> **GOAL OF THE EXERCISE**
Those lines of the records that contain "from" are to be located and copied.

> **SUPPLIED MATERIAL**
----------

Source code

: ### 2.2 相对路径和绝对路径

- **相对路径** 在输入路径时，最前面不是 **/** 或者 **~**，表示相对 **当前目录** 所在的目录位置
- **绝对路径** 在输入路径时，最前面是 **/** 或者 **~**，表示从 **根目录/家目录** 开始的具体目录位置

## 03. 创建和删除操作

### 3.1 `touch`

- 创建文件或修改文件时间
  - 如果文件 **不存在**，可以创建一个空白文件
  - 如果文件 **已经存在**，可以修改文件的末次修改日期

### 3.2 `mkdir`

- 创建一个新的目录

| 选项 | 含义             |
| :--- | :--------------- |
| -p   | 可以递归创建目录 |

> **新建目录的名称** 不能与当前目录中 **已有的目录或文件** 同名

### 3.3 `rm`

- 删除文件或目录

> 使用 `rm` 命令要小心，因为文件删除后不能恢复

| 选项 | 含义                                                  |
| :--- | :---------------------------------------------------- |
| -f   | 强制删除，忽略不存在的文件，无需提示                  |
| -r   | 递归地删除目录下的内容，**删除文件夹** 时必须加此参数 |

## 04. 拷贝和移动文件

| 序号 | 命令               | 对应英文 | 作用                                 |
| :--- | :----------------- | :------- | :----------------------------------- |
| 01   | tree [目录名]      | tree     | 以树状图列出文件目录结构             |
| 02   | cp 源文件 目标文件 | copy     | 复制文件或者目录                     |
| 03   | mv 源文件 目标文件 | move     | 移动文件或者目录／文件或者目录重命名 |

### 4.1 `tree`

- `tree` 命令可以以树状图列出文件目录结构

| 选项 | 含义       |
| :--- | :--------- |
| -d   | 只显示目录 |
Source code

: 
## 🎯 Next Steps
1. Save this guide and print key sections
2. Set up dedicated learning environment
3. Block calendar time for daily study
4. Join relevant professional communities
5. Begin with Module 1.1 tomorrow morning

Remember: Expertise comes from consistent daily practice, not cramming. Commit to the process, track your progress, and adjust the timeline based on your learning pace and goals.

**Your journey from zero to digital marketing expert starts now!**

----------

> **RESULT OF THE TASK**
Remember: Expertise comes from consistent daily practice, not cramming. Commit to the process, track your progress, and adjust the timeline based on your learning pace and goals.
**Your journey from zero to digital marketing expert starts now!**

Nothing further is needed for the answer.